Critics were quick to respond.

The pro-Democrat Priorities USA Action political-action committee posted a clip from a 2008 presidential campaign debate in which John McCain asks Romney “whether you have the experience and the judgment to lead this country in the war against radical Islamic extremism.”

Tammy Duckworth, an Iraq war combat veteran and former assistant secretary of veterans’ affairs who’s running for a congressional seat in Illinois, wrote in Politico this week, “Romney’s foreign policy ideas – like his domestic agenda – have been opportunistic and all over the map.”

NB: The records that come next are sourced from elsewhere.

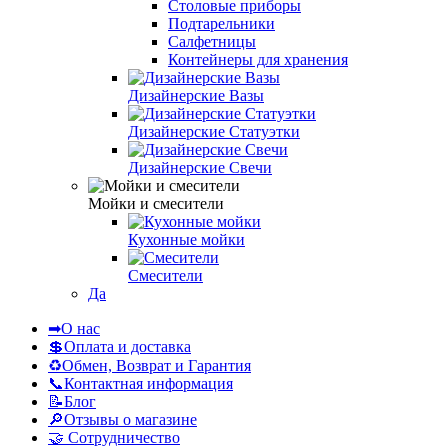
Столовые приборы
Подтарельники
Салфетницы
Контейнеры для хранения
Дизайнерские Вазы
Дизайнерские Статуэтки
Дизайнерские Свечи
Мойки и смесители
Кухонные мойки
Смесители
Да
➡О нас
💲Оплата и доставка
♻Обмен, Возврат и Гарантия
📞Контактная информация
📝Блог
🔎Отзывы о магазине
🤝 Сотрудничество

Ms. Duckworth points to Romney’s previous statements on a range of issues – from Pakistan and Libya to Mexico and nuclear arms control – and concludes that “his craven attitude to foreign policy is based more on political expediency than real world facts.”

Also writing in Politico Friday, Romney GOP rival Gov. Jon Huntsman of Utah previewed a major foreign affairs speech he’s scheduled to give in New Hampshire next Monday.

“My foreign policy vision and priorities, Huntsman writes, “will differ from the conventional thinking you will hear from some of my fellow Republican candidates – including former Massachusetts Gov. Mitt Romney.”

“Simply advocating for more ships, more troops and more weapons isn’t a viable foreign policy,” says Huntsman, a former ambassador to China. “We need more agility, more intelligence and more economic engagement with the world.”